[YOUR OBJECTIVE]
Quote the listing below in full and exactly as written, but omit every picture.

○ ○ ○ ○

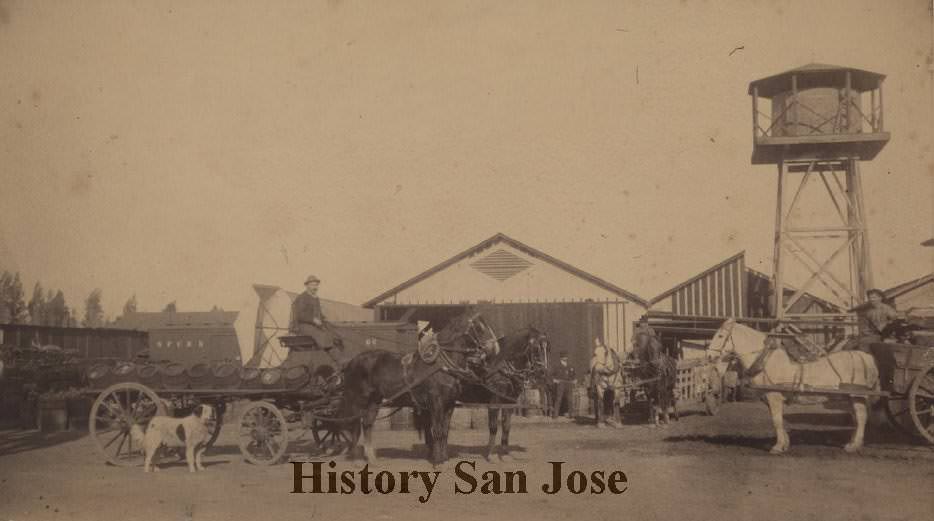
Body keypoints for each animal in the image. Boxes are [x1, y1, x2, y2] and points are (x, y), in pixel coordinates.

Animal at [342, 310, 504, 466]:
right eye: (479, 327)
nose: (496, 348)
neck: (440, 367)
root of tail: (351, 362)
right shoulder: (436, 403)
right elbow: (437, 431)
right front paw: (438, 462)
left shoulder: (449, 404)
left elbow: (444, 432)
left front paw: (444, 458)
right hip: (359, 400)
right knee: (355, 425)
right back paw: (356, 459)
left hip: (374, 402)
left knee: (367, 425)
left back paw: (372, 459)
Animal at [712, 316, 880, 450]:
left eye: (720, 336)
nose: (709, 355)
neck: (767, 362)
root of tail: (866, 357)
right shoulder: (770, 399)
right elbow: (778, 420)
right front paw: (785, 443)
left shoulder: (774, 396)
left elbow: (776, 420)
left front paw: (778, 447)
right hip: (850, 396)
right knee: (857, 418)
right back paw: (852, 443)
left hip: (857, 395)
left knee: (861, 417)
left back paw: (854, 446)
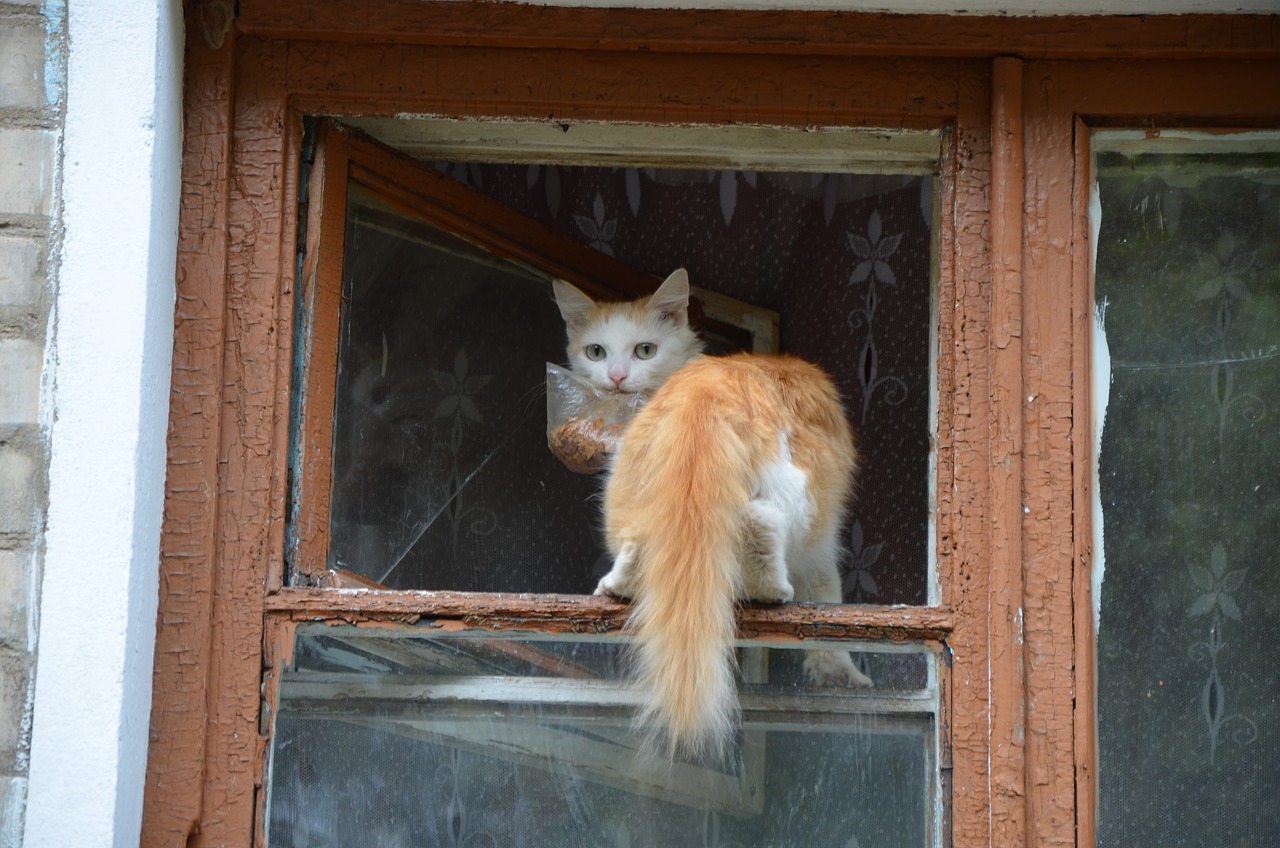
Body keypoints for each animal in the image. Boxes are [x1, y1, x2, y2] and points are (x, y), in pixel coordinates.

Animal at [552, 269, 870, 758]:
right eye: (597, 351)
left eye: (645, 350)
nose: (617, 377)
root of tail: (709, 388)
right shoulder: (824, 554)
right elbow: (828, 600)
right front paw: (839, 674)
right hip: (803, 499)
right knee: (767, 526)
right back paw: (769, 587)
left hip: (621, 485)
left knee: (637, 544)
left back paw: (619, 583)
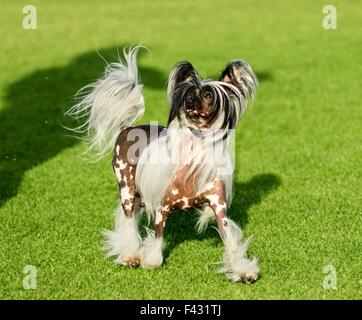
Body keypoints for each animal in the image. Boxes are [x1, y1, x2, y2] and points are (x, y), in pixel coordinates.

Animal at [67, 46, 260, 282]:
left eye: (207, 94)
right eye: (188, 93)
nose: (189, 101)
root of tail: (126, 128)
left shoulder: (218, 207)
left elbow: (230, 241)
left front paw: (243, 270)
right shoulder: (162, 207)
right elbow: (158, 237)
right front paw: (151, 261)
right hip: (127, 188)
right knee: (128, 221)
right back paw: (130, 255)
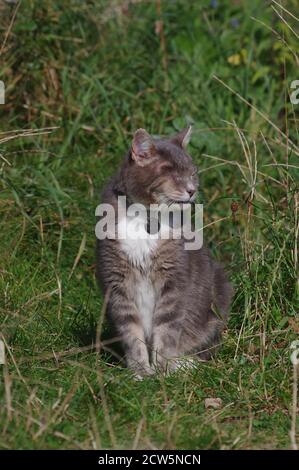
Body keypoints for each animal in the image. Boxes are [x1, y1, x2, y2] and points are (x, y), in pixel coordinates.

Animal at [96, 127, 234, 378]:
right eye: (173, 175)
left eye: (193, 173)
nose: (192, 190)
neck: (146, 217)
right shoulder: (117, 281)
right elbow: (131, 332)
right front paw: (141, 372)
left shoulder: (174, 279)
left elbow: (167, 328)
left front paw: (162, 371)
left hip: (218, 296)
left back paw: (184, 364)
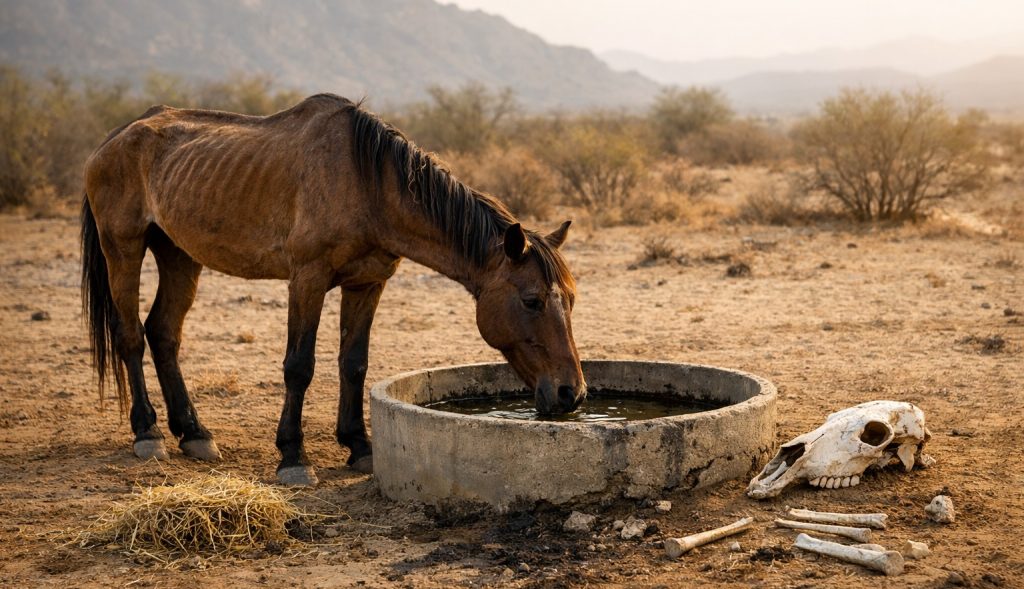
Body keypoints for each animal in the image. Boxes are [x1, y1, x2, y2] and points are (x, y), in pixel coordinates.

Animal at [80, 93, 585, 485]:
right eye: (531, 300)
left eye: (572, 300)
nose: (572, 394)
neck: (368, 185)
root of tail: (117, 135)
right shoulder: (308, 278)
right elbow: (299, 367)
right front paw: (293, 457)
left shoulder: (367, 283)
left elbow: (354, 364)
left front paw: (359, 446)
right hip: (123, 247)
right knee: (131, 336)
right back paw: (148, 433)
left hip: (179, 255)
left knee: (163, 333)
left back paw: (194, 433)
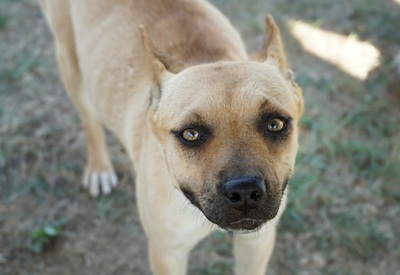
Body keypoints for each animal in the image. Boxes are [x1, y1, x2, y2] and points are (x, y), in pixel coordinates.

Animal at [39, 0, 304, 274]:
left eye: (275, 124)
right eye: (190, 134)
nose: (244, 192)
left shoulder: (256, 243)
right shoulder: (167, 254)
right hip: (71, 66)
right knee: (89, 119)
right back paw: (99, 168)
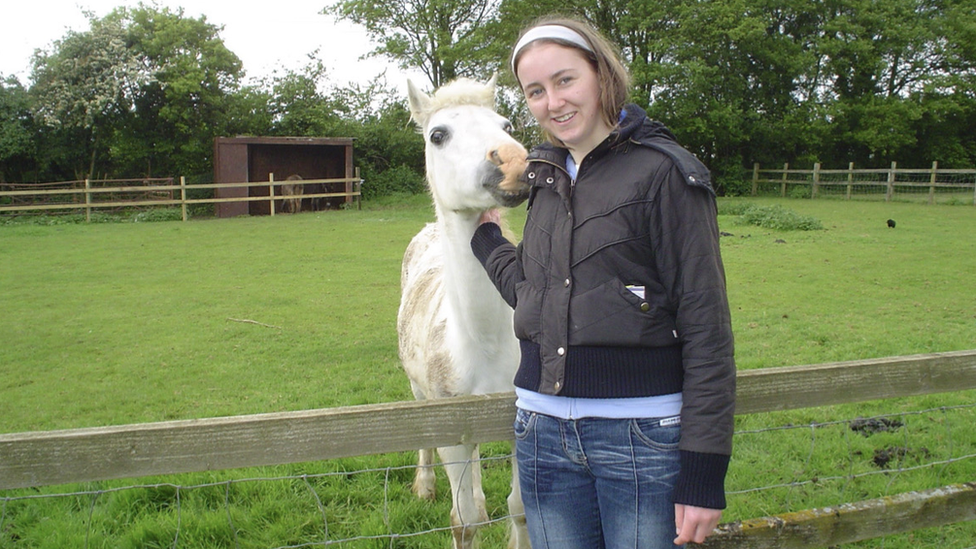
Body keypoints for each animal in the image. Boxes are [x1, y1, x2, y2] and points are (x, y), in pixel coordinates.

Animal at [398, 78, 528, 548]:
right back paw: (424, 486)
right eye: (438, 134)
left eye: (506, 124)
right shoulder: (451, 432)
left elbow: (520, 509)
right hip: (420, 395)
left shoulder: (518, 425)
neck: (484, 343)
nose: (516, 161)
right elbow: (463, 521)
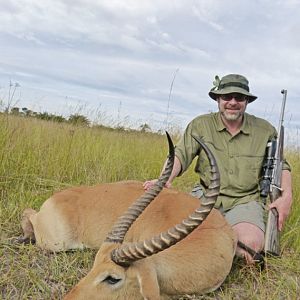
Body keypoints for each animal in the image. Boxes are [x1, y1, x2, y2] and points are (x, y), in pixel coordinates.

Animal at [21, 134, 237, 300]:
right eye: (94, 264)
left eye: (112, 278)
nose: (68, 298)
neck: (212, 233)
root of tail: (56, 197)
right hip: (57, 242)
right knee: (27, 212)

○ ○ ○ ○

[RESULT BELOW]
Body keypoints for each animal in the image. Boxes are [x1, y1, x2, y2] and points are (x, y), in pixel coordinates.

Animal at [342, 310, 504, 466]:
right eye: (479, 327)
nose: (496, 348)
neck: (440, 367)
root of tail: (351, 362)
right shoulder: (436, 403)
right elbow: (437, 431)
right front paw: (438, 462)
left shoulder: (449, 404)
left elbow: (444, 432)
left front paw: (444, 458)
right hip: (359, 400)
right knee: (355, 425)
right back paw: (356, 459)
left hip: (374, 402)
left knee: (367, 425)
left back paw: (372, 459)
Animal at [712, 316, 880, 450]:
left eye: (720, 336)
nose: (709, 355)
neck: (767, 362)
root of tail: (866, 357)
right shoulder: (770, 399)
right elbow: (778, 420)
right front paw: (785, 443)
left shoulder: (774, 396)
left elbow: (776, 420)
left front paw: (778, 447)
right hip: (850, 396)
right knee: (857, 418)
right back paw: (852, 443)
left hip: (857, 395)
left knee: (861, 417)
left back paw: (854, 446)
Body keypoints for each animal in the image. Boxes are [x1, y1, x2, y2] and points are (x, y), in pixel coordinates.

Animal at [552, 269, 870, 758]:
right eye: (597, 351)
left eye: (645, 350)
nose: (617, 377)
root of tail: (709, 388)
right shoulder: (824, 554)
right elbow: (828, 600)
right front paw: (839, 674)
right hip: (803, 499)
right knee: (767, 526)
right back paw: (769, 587)
left hip: (621, 485)
left knee: (637, 544)
left back paw: (619, 583)
Body keypoints for each animal in the image. Boxes are [x1, y1, x2, y2] and points are (x, y), in pixel coordinates.

Animal at [67, 46, 260, 282]:
left eye: (207, 94)
right eye: (188, 93)
nose: (189, 101)
root of tail: (126, 128)
left shoulder: (218, 207)
left elbow: (230, 241)
left front paw: (243, 270)
right shoulder: (162, 207)
right elbow: (158, 237)
right front paw: (151, 261)
right hip: (127, 188)
right knee: (128, 221)
right back paw: (130, 255)
Body keypoints for each animal in the image. Boxes are [x1, y1, x2, y2] and points are (x, y), in pixel coordinates.

Animal at [96, 127, 234, 378]:
right eye: (173, 175)
left eye: (193, 173)
nose: (192, 190)
neck: (146, 217)
right shoulder: (117, 281)
right elbow: (131, 332)
right front paw: (141, 372)
left shoulder: (174, 279)
left elbow: (167, 328)
left front paw: (162, 371)
left hip: (218, 296)
left back paw: (184, 364)
Body keypoints for each animal in the image. Boxes are [x1, y1, x2, y2] and points are (x, y), in pixel coordinates.

Animal at [80, 93, 585, 485]:
right eye: (531, 300)
left eye: (572, 300)
nose: (572, 394)
neck: (368, 185)
root of tail: (117, 135)
right shoulder: (308, 278)
right elbow: (299, 367)
right front paw: (293, 457)
left shoulder: (367, 283)
left elbow: (354, 364)
left front paw: (359, 446)
right hip: (123, 247)
right knee: (131, 336)
right back paw: (148, 433)
left hip: (179, 255)
left knee: (163, 333)
left back paw: (194, 433)
Body keypoints for each animal in the image. Boxes are [x1, y1, x2, y2] and points are (x, y), in pixel coordinates.

Animal at [39, 0, 304, 274]:
left eye: (275, 124)
right eye: (190, 134)
nose: (244, 192)
left shoulder: (256, 243)
right shoulder: (167, 254)
right hip: (71, 66)
right knee: (89, 119)
right back paw: (99, 168)
Body keypoints for each animal in the image. Boxes are [x1, y1, x2, y2] and points are (x, y), in pixel coordinates.

Animal at [398, 78, 528, 548]:
right back paw: (424, 486)
right eye: (438, 134)
left eye: (506, 124)
right shoulder: (451, 432)
left elbow: (520, 509)
right hip: (420, 395)
left shoulder: (518, 425)
neck: (484, 343)
nose: (516, 161)
right elbow: (463, 521)
Body keypoints for each animal in the image. Boxes are [x1, y1, x2, y2] and points are (x, y), in pixel coordinates.

Animal at [21, 134, 237, 300]:
right eye: (94, 264)
left eye: (112, 278)
nose: (68, 298)
neck: (212, 233)
root of tail: (56, 197)
right hip: (57, 242)
right knee: (27, 212)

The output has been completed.